To the Editors:
We read with interest the study by van Leeuwen et al. 1 concerning the use of the T-SPOTTM.TB (Oxford Immunotec, Oxford, UK) interferon-γ release assay (IGRA) to rule out the diagnosis of active Mycobacterium tuberculosis infection. We disagree, however, with the use of the IGRA tests for ruling out active M. tuberculosis infection, especially in immunocompromised subjects. Sensitivity of T-SPOTTM.TB in immunocompromised subjects, although most certainly higher than that of tuberculin skin test (TST), is clearly <100%. The best sensitivities reported for HIV-infected subjects with active tuberculosis (TB) are 90% 2.
A Bayesian analysis of the cases presented illustrates the limitations of relying on IGRA tests to rule out TB 3, 4. In case A, a young female refugee from Bosnia develops a lingular infiltrate and has acid-fast bacilli (AFB) on examination of bronchoalveolar lavage (BAL). Incidence of TB in Bosnia is 52×10−5 5, almost eight times that of the Netherlands. Clinical presentation is compatible with rapid progression of TB after a recent infection; HIV status is not specified. Reported sensitivity for the T-SPOTTM.TB ranges 83–100% and specificity is in the 96–100% range 6. We would consider the probability of TB in this case as at least intermediate (0.25–0.75) or high (>0.75). Post-test probability of TB, if T-SPOTTM.TB is negative, would be 5–34% for a sensitivity of 83% and a specificity of 98%, and 2–13% for a sensitivity of 95%; if the pre-test probability is high, post-test probability increases markedly. In both cases, a negative IGRA test definitely cannot be used to rule out active TB.

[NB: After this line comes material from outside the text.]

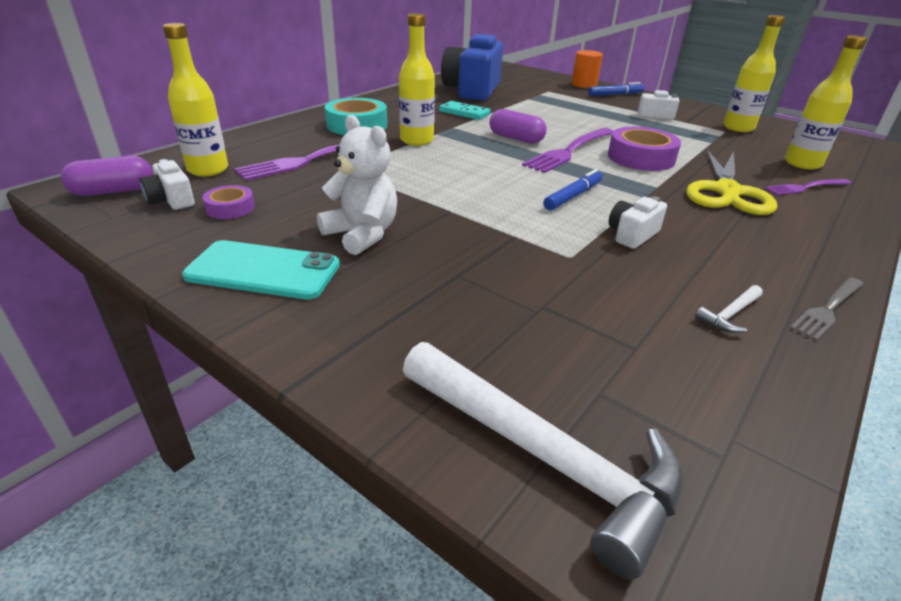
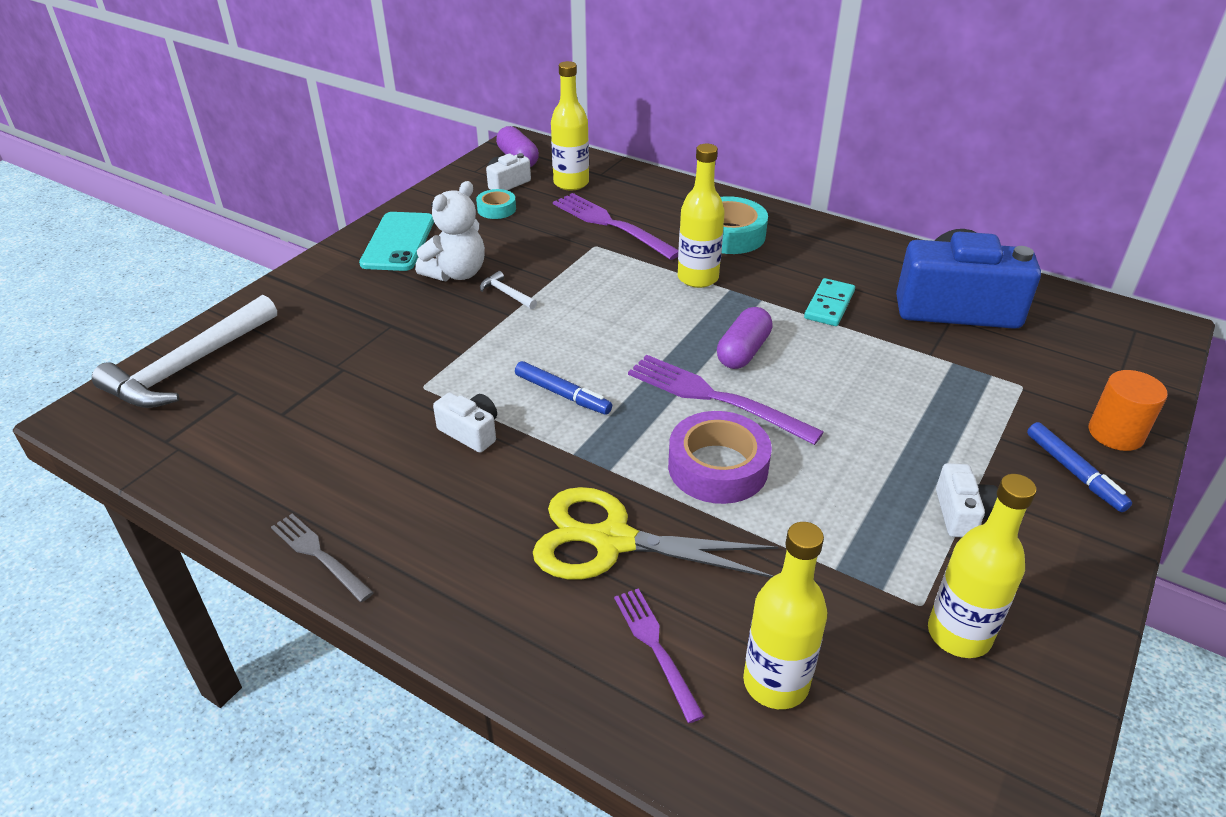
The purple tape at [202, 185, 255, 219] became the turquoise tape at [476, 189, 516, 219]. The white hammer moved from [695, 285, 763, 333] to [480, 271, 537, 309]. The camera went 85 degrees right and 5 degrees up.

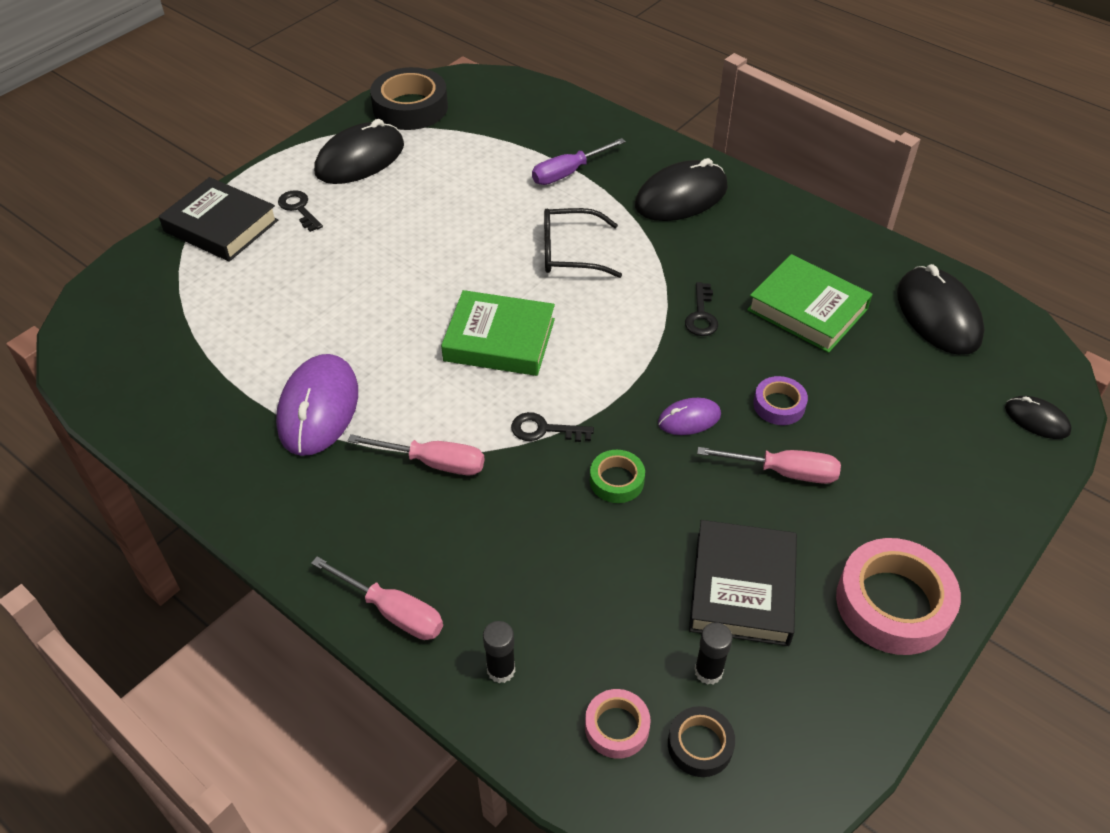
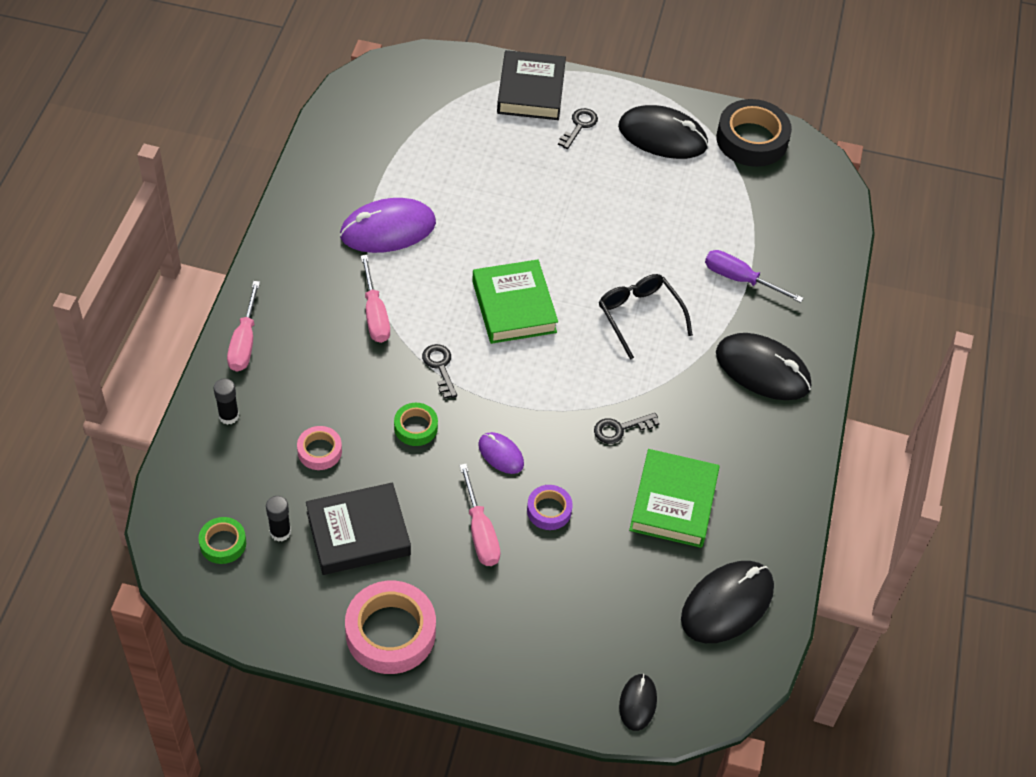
The pink tape moved from [585, 689, 651, 759] to [297, 426, 342, 470]. The black tape at [668, 706, 735, 777] became the green tape at [199, 517, 246, 564]. The camera went 60 degrees right and 5 degrees up.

Case B is that of an immunosuppressed 54-yr-old subject with an atypical radiological presentation for TB but with AFB on BAL smears. In this case, sensitivity of the T-SPOTTM.TB assay is unknown but is, at best, 90% based on available data in HIV-infected subjects 2. The same Bayesian approach, for an intermediate pre-test probability (i.e. 0.25–0.75), yields a post-test probability of disease, with a negative T-SPOTTM.TB, of 3–23%. In an immunosuppressed individual, these values are too high to rule out active TB and therapeutic decisions must rely on the identification of the organism involved by PCR and cultures.
Cases C and D are also clinical presentations with at least an intermediate probability of M. tuberculosis infection. In case C, nonspecified mycobacteria grow on culture media, and, in case D, AFB were found on biological samples; thus the negative T-SPOTTM.TB results in these settings at most suggest the possibility of an alternative diagnosis.
van Leeuwen et al. 1 mention that speed to rule out TB is of great importance in terms of infection-control measures. However, with the exception of immunosuppressed individuals or young children in whom immediate clinical work-up is mandatory, IGRA tests and TST take 6–8 weeks to convert after infection: no large-scale contact-tracing procedure is warranted for the first 2 months following diagnosis and treatment of the index case.
Sensitivity, likelihood ratio in the event of a negative test and pre-test probability are of major importance to rule out active disease. Furthermore, sensitivity varies according to the IGRA test used and according to the population tested. Ferrara et al. 7 studied both IGRA tests in routine clinical practice and reported a 16–25% false-negative rate (a sensitivity of 75–84%) in 24 subjects with active TB, using both IGRA tests available. Sensitivity reported for T-SPOTTM.TB is 83–100% and is 64–97% for QuantiFERON-TB GOLD (Cellestis, Carnegie, Victoria, Australia); this is on average slightly lower than that of T-SPOTTM.TB 8–10.
The Centers for Disease Control and Prevention 2005 guidelines state that, for reasons of suboptimal sensitivity, a negative QuantiFERON-TB GOLD test cannot be used to exclude the diagnosis of active TB 11. Although the sensitivity of the T-SPOTTM.TB is probably better on average than that of the QuantiFERON-TB GOLD, there are too many clinical situations, such as all forms of immunosuppression, severe comorbidity, HIV infection, older subjects, in which its sensitivity is probably decreased and thus Centers for Disease Control and Prevention guidelines appear reasonable for both IGRA tests. T-SPOTTM.TB may at the very best reasonably rule out Mycobacterium tuberculosis infection in immunocompetent individuals, without any risk factor for exposure to TB, and with a low clinical pre-test probability of Mycobacterium tuberculosis infection (<0.25).